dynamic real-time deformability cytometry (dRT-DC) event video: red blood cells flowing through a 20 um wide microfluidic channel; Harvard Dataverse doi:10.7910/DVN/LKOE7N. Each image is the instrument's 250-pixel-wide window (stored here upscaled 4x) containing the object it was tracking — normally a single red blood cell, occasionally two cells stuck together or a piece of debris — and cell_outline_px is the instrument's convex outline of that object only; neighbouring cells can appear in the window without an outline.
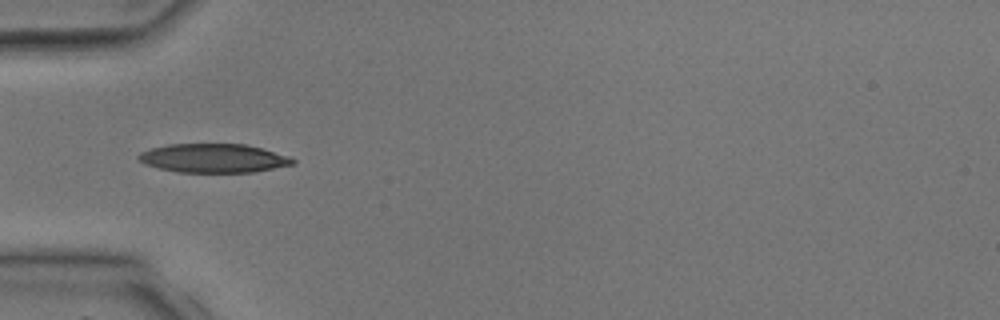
{"species": "common noctule bat (a hibernating species)", "species_latin": "Nyctalus noctula", "temperature_condition": "room temperature", "stored_images_in_passage": 2, "camera_frame_rate_fps": 3000, "um_per_image_px": 0.085, "animal": {"sex": "male", "body_mass_g": 17.9, "forearm_length_mm": 54.2}, "frame": {"image": 1, "passage_image": 2, "time_ms": 1.333, "image_size_px": [1000, 320], "cell_outline_px": [[296, 160], [292, 164], [252, 172], [180, 172], [160, 168], [144, 164], [136, 156], [140, 152], [152, 148], [168, 144], [244, 144], [260, 148], [288, 156]], "centroid_in_image_um": [18.1, 13.44], "position_along_channel_um": 66.9, "area_um2": 25.55}}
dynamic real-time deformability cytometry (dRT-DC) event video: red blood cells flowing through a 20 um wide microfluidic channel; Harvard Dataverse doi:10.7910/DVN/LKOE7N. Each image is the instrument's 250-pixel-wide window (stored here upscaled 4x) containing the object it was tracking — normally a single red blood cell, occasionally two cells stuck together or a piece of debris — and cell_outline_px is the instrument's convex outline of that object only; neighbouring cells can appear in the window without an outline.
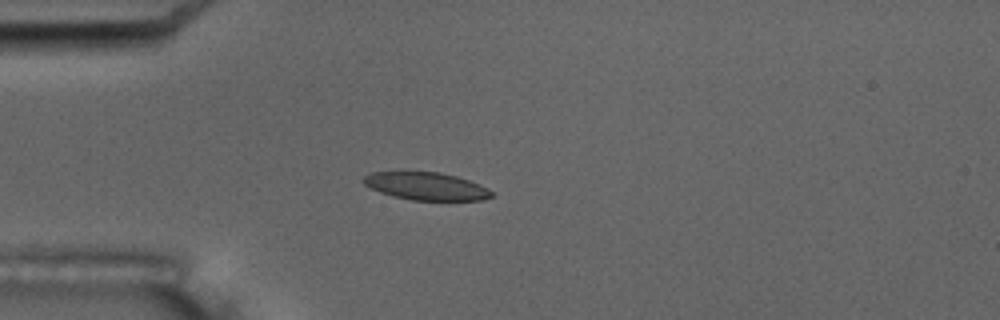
{"species": "common noctule bat (a hibernating species)", "species_latin": "Nyctalus noctula", "temperature_condition": "room temperature", "stored_images_in_passage": 6, "camera_frame_rate_fps": 3000, "um_per_image_px": 0.085, "animal": {"sex": "male", "body_mass_g": 17.5, "forearm_length_mm": 52.3}, "frame": {"image": 1, "passage_image": 5, "time_ms": 4.667, "image_size_px": [1000, 320], "cell_outline_px": [[492, 196], [484, 200], [412, 200], [392, 196], [380, 192], [364, 184], [360, 180], [368, 172], [440, 172], [456, 176], [480, 184], [488, 188], [492, 192]], "centroid_in_image_um": [36.2, 15.82], "position_along_channel_um": 48.8, "area_um2": 20.69}}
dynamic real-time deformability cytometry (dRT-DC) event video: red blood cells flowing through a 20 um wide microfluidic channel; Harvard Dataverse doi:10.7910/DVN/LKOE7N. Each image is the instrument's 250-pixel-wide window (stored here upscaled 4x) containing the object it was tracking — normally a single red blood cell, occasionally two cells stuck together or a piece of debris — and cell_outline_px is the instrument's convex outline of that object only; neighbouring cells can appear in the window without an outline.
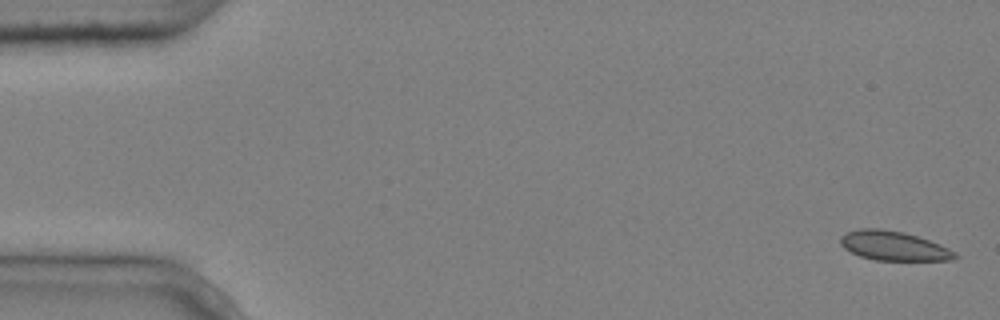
{"species": "common noctule bat (a hibernating species)", "species_latin": "Nyctalus noctula", "temperature_condition": "cold", "stored_images_in_passage": 5, "camera_frame_rate_fps": 3000, "um_per_image_px": 0.085, "animal": {"sex": "male", "body_mass_g": 20.4}, "frame": {"image": 1, "passage_image": 1, "time_ms": 0.0, "image_size_px": [1000, 320], "cell_outline_px": [[960, 256], [956, 260], [876, 260], [860, 256], [844, 248], [840, 244], [840, 236], [848, 232], [860, 228], [880, 228], [904, 232], [940, 244], [956, 252]], "centroid_in_image_um": [75.98, 20.9], "position_along_channel_um": 9.0, "area_um2": 19.59}}
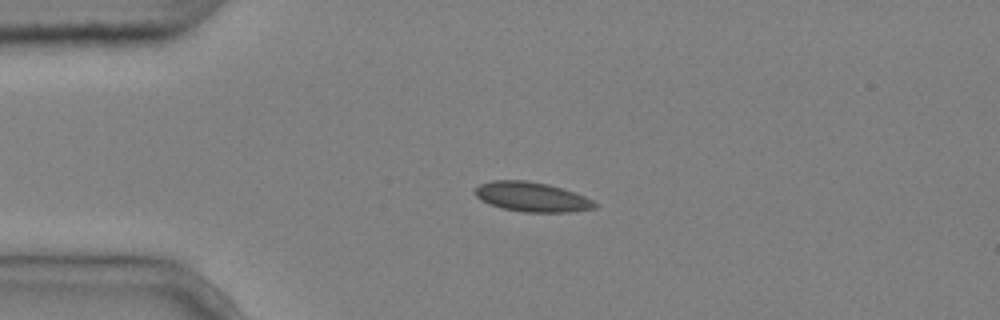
{"frame": {"image": 2, "passage_image": 4, "time_ms": 1.0, "image_size_px": [1000, 320], "cell_outline_px": [[600, 204], [596, 208], [572, 212], [524, 212], [504, 208], [488, 204], [480, 200], [476, 196], [476, 188], [480, 184], [492, 180], [528, 180], [548, 184], [584, 196]], "centroid_in_image_um": [45.22, 16.74], "position_along_channel_um": 39.8, "area_um2": 20.63}}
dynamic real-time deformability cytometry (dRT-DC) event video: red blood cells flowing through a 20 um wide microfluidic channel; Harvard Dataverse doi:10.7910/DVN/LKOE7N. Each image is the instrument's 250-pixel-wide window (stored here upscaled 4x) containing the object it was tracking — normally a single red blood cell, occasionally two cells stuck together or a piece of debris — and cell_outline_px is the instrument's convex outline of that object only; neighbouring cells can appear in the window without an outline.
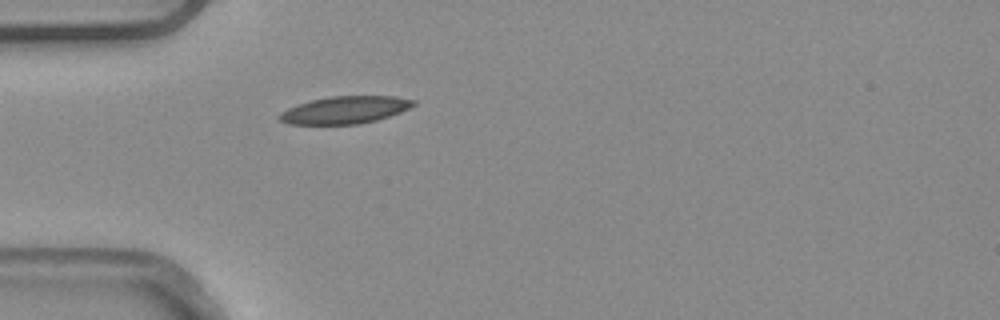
{"species": "common noctule bat (a hibernating species)", "species_latin": "Nyctalus noctula", "temperature_condition": "warm", "stored_images_in_passage": 1, "camera_frame_rate_fps": 3000, "um_per_image_px": 0.085, "animal": {"sex": "male", "body_mass_g": 20.4}, "frame": {"image": 1, "passage_image": 1, "time_ms": 0.0, "image_size_px": [1000, 320], "cell_outline_px": [[416, 104], [400, 112], [376, 120], [356, 124], [288, 124], [280, 120], [276, 116], [280, 112], [288, 108], [312, 100], [328, 96], [396, 96], [416, 100]], "centroid_in_image_um": [29.31, 9.34], "position_along_channel_um": 55.7, "area_um2": 21.27}}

WHAT IS ASKED:
Leave out all pictures, then copy the remaining material exactly.

COMPLETE ANSWER:
dynamic real-time deformability cytometry (dRT-DC) event video: red blood cells flowing through a 20 um wide microfluidic channel; Harvard Dataverse doi:10.7910/DVN/LKOE7N. Each image is the instrument's 250-pixel-wide window (stored here upscaled 4x) containing the object it was tracking — normally a single red blood cell, occasionally two cells stuck together or a piece of debris — and cell_outline_px is the instrument's convex outline of that object only; neighbouring cells can appear in the window without an outline.
{"species": "common noctule bat (a hibernating species)", "species_latin": "Nyctalus noctula", "temperature_condition": "room temperature", "stored_images_in_passage": 2, "camera_frame_rate_fps": 3000, "um_per_image_px": 0.085, "animal": {"sex": "male", "body_mass_g": 17.9, "forearm_length_mm": 54.2}, "frame": {"image": 1, "passage_image": 2, "time_ms": 1.333, "image_size_px": [1000, 320], "cell_outline_px": [[296, 160], [292, 164], [252, 172], [180, 172], [160, 168], [144, 164], [136, 156], [140, 152], [152, 148], [168, 144], [244, 144], [260, 148], [288, 156]], "centroid_in_image_um": [18.1, 13.44], "position_along_channel_um": 66.9, "area_um2": 25.55}}
dynamic real-time deformability cytometry (dRT-DC) event video: red blood cells flowing through a 20 um wide microfluidic channel; Harvard Dataverse doi:10.7910/DVN/LKOE7N. Each image is the instrument's 250-pixel-wide window (stored here upscaled 4x) containing the object it was tracking — normally a single red blood cell, occasionally two cells stuck together or a piece of debris — and cell_outline_px is the instrument's convex outline of that object only; neighbouring cells can appear in the window without an outline.
{"species": "common noctule bat (a hibernating species)", "species_latin": "Nyctalus noctula", "temperature_condition": "room temperature", "stored_images_in_passage": 6, "camera_frame_rate_fps": 3000, "um_per_image_px": 0.085, "animal": {"sex": "male", "body_mass_g": 17.5, "forearm_length_mm": 52.3}, "frame": {"image": 1, "passage_image": 5, "time_ms": 4.667, "image_size_px": [1000, 320], "cell_outline_px": [[492, 196], [484, 200], [412, 200], [392, 196], [380, 192], [364, 184], [360, 180], [368, 172], [440, 172], [456, 176], [480, 184], [488, 188], [492, 192]], "centroid_in_image_um": [36.2, 15.82], "position_along_channel_um": 48.8, "area_um2": 20.69}}
dynamic real-time deformability cytometry (dRT-DC) event video: red blood cells flowing through a 20 um wide microfluidic channel; Harvard Dataverse doi:10.7910/DVN/LKOE7N. Each image is the instrument's 250-pixel-wide window (stored here upscaled 4x) containing the object it was tracking — normally a single red blood cell, occasionally two cells stuck together or a piece of debris — and cell_outline_px is the instrument's convex outline of that object only; neighbouring cells can appear in the window without an outline.
{"species": "common noctule bat (a hibernating species)", "species_latin": "Nyctalus noctula", "temperature_condition": "cold", "stored_images_in_passage": 5, "camera_frame_rate_fps": 3000, "um_per_image_px": 0.085, "animal": {"sex": "male", "body_mass_g": 20.4}, "frame": {"image": 1, "passage_image": 1, "time_ms": 0.0, "image_size_px": [1000, 320], "cell_outline_px": [[960, 256], [956, 260], [876, 260], [860, 256], [844, 248], [840, 244], [840, 236], [848, 232], [860, 228], [880, 228], [904, 232], [940, 244], [956, 252]], "centroid_in_image_um": [75.98, 20.9], "position_along_channel_um": 9.0, "area_um2": 19.59}}
{"frame": {"image": 2, "passage_image": 4, "time_ms": 1.0, "image_size_px": [1000, 320], "cell_outline_px": [[600, 204], [596, 208], [572, 212], [524, 212], [504, 208], [488, 204], [480, 200], [476, 196], [476, 188], [480, 184], [492, 180], [528, 180], [548, 184], [584, 196]], "centroid_in_image_um": [45.22, 16.74], "position_along_channel_um": 39.8, "area_um2": 20.63}}
dynamic real-time deformability cytometry (dRT-DC) event video: red blood cells flowing through a 20 um wide microfluidic channel; Harvard Dataverse doi:10.7910/DVN/LKOE7N. Each image is the instrument's 250-pixel-wide window (stored here upscaled 4x) containing the object it was tracking — normally a single red blood cell, occasionally two cells stuck together or a piece of debris — and cell_outline_px is the instrument's convex outline of that object only; neighbouring cells can appear in the window without an outline.
{"species": "common noctule bat (a hibernating species)", "species_latin": "Nyctalus noctula", "temperature_condition": "warm", "stored_images_in_passage": 1, "camera_frame_rate_fps": 3000, "um_per_image_px": 0.085, "animal": {"sex": "male", "body_mass_g": 20.4}, "frame": {"image": 1, "passage_image": 1, "time_ms": 0.0, "image_size_px": [1000, 320], "cell_outline_px": [[416, 104], [400, 112], [376, 120], [356, 124], [288, 124], [280, 120], [276, 116], [280, 112], [288, 108], [312, 100], [328, 96], [396, 96], [416, 100]], "centroid_in_image_um": [29.31, 9.34], "position_along_channel_um": 55.7, "area_um2": 21.27}}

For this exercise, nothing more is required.